Some of his earliest and widely known works were made during the Watts Riots. From 1963 to 1971, rioting and civil unrest struck the nation's black communities, resulting in the signing of the Civil Rights bill. It was a sign that race relations were a real problem in the USA that needed to be addressed. Outterbridge collected the debris that covered the streets from this historic event to create sculptures. The final work was deeply steeped in politics and resulted in Outterbridge continuing to confront these themes in his work. Through this, Outterbridge befriended artists who were interested in the same subject matter— such as David Hammons, Timothy Washington, and John T. Riddle Jr.—and revived the California Assemblage Movement, where he would become a prominent figure.

Plus Tax: Shopping Bag Society (1971), from the series Rag Man, at the National Gallery of Art in 2023

The Containment Series (1968) was another one of Outterbridge's forays into assemblage. It grew out of an interest in containment and a desire to disrupt the societal and institutional norms that reinforced it. To do so, he destroyed the canvas and covered it with items like aluminum panels, bolts, leather belts and paint. Outterbridge also relied on the muted natural colors of the object he found and reserves louder colors for focal points.

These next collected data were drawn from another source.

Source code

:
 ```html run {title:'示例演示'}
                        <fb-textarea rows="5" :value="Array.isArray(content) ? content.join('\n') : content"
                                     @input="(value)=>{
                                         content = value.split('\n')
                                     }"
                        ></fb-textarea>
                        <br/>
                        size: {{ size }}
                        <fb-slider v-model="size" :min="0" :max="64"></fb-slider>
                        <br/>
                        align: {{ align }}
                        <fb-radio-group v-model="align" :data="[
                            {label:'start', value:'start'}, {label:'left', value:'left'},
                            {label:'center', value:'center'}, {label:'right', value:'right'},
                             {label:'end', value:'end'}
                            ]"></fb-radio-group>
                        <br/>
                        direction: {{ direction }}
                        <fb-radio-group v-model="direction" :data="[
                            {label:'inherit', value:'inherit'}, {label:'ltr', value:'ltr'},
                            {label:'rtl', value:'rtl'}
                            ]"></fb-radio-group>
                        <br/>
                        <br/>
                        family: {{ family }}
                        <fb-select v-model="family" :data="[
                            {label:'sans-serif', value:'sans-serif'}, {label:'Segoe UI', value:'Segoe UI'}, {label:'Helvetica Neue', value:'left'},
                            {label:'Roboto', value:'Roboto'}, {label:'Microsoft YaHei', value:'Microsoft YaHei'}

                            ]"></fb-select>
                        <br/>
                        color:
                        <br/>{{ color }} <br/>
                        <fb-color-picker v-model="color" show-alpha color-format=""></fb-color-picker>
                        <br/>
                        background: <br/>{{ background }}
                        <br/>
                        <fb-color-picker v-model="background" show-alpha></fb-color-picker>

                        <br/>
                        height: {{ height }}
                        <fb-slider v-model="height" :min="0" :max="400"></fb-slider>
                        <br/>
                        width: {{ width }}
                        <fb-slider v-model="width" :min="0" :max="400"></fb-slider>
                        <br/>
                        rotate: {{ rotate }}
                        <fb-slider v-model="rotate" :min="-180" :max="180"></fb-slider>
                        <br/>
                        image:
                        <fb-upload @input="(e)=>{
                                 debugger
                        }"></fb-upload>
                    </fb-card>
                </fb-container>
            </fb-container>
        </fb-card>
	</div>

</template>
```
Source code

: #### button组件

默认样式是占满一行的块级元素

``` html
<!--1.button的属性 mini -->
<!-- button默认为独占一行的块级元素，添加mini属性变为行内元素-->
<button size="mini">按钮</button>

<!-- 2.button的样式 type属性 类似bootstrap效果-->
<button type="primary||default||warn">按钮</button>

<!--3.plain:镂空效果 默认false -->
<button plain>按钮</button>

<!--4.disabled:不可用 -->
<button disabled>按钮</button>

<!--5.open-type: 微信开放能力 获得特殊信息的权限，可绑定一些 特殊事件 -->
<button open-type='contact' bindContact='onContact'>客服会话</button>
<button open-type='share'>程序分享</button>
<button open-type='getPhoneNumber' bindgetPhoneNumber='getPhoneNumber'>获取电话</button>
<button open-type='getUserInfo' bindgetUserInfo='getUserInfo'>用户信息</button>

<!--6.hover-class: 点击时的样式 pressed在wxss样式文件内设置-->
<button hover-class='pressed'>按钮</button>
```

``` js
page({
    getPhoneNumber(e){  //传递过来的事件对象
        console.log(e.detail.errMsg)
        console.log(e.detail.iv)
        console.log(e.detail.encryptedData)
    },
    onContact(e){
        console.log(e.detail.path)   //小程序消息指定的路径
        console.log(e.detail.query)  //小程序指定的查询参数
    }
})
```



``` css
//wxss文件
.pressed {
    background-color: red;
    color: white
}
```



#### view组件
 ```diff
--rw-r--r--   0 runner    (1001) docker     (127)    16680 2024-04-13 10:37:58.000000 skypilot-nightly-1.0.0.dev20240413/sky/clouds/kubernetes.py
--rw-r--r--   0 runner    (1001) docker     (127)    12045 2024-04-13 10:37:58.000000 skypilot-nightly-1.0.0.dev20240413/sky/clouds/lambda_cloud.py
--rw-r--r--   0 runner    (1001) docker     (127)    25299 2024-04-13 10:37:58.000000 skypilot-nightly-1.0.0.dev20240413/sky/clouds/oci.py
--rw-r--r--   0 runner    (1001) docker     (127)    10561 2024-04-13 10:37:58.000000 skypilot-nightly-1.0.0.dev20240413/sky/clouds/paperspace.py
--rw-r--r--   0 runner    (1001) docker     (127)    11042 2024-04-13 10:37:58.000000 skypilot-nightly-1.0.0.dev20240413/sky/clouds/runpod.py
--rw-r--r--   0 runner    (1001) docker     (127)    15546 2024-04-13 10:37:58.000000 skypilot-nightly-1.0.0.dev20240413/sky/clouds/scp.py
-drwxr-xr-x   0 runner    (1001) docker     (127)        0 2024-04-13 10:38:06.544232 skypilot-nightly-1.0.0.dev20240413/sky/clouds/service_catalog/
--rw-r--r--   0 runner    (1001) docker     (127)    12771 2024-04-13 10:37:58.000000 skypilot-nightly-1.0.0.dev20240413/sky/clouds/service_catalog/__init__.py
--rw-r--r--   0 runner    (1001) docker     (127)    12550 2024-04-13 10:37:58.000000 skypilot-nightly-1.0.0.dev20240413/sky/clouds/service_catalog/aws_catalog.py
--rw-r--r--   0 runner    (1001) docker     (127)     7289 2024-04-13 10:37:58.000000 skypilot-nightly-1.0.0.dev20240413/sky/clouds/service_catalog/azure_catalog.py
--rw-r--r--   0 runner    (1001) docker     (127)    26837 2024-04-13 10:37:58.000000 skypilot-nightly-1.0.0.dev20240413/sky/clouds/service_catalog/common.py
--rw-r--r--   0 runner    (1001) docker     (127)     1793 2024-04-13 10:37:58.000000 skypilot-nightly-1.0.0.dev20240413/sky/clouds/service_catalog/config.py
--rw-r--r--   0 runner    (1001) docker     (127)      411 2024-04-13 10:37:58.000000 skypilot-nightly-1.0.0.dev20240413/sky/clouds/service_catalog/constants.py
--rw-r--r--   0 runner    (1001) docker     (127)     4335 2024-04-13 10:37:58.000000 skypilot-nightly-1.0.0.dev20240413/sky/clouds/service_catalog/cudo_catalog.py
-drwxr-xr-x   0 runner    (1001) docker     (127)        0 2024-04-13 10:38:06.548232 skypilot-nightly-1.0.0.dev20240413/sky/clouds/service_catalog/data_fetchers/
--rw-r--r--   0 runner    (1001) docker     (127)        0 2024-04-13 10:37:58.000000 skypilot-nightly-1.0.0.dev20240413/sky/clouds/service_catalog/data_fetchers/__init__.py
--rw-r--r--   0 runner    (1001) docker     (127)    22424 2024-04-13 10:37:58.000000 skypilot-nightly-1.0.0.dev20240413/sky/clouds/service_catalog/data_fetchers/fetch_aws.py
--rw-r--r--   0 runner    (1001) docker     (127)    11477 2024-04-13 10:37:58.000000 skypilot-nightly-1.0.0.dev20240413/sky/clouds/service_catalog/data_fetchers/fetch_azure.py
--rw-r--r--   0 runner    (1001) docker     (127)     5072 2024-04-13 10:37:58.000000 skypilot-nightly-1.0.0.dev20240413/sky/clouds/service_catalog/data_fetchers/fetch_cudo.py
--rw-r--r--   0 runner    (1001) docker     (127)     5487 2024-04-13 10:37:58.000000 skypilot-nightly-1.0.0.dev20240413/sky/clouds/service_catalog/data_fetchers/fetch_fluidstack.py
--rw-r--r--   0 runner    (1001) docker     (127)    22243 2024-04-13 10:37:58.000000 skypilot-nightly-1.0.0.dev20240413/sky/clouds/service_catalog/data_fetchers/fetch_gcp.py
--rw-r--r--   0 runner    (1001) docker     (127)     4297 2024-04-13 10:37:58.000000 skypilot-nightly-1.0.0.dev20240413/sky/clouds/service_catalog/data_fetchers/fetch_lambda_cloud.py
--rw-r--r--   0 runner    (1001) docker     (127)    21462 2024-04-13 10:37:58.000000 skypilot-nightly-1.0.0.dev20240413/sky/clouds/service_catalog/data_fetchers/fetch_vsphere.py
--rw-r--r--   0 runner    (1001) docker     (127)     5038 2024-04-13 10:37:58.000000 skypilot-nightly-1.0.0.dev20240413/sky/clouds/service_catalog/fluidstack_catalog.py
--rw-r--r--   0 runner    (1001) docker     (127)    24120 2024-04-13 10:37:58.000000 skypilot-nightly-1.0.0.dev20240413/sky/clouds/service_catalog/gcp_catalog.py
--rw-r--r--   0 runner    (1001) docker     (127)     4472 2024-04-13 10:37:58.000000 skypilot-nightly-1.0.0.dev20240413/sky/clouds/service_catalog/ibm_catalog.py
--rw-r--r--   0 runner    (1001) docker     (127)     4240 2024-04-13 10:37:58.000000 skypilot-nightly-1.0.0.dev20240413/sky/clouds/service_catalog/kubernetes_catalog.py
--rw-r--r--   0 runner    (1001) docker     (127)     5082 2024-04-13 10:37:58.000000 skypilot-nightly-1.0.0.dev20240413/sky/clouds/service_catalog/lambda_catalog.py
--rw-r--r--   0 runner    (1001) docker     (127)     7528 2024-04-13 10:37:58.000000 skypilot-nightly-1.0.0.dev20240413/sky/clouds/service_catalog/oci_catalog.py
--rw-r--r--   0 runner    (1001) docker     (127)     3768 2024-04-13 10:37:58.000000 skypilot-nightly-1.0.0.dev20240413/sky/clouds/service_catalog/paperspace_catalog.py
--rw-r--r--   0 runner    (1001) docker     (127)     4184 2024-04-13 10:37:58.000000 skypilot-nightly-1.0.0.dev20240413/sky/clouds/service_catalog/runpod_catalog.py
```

Recent work recounts some of the ideas Outterbridge investigated in earlier sculptures. In Dreads (2011), he assembled a mallet and his own clipped dreadlocks. The handle of the mallet was phallic and according to Outterbridge alluded to the concept of passion.

Outterbridge incorporated history in many of his pieces. Case in Point, from the Rag-Man series, is a piece of luggage reminiscent of dynamite and is symbolic of the Great Migration. Attached to the cylindrical forms is a baggage tag that says, "packages travel like people". Case in Point confronts the racist reality of African Americans at home after serving the country in the Korean War.

Although Outterbridge lived a relatively successful life, his pursuits into education and community activism did take a toll on his artistic career. Coupled with the quiet segregation of the art world up till the 21st century, Outterbridge did not receive much acclaim from his work outside of the West Coast until 1994. He represented the United States at the São Paulo Biennale in a show called The Art of Betye Saar and John Outterbridge: The Poetics of Politics, Iconography and Spirituality. Nearly 20 years after he began practicing as a professional artist, a new generation came to appreciate his vast body of work.

Outterbridge appeared in many group and solo exhibitions, such as The Rag Factory (2011) at LAXART, his first solo exhibition since 1966. The Rag Factory was an installation using rags that Outterbridge collected from the streets and factories of downtown Los Angeles, by tying, draping, folding, gathering and suspending them.

==Awards==

In 2012, the California African American Museum gave their lifetime achievement award to Outterbridge. He was named a United States Artists Gracie Fellow for Visual Arts in 2011. In 1994, he was awarded an honorary doctorate from Otis College of Art and Design. In addition to these, Outterbridge received fellowships from the Fulbright Foundation, Getty Foundation and the National Endowment for the Arts.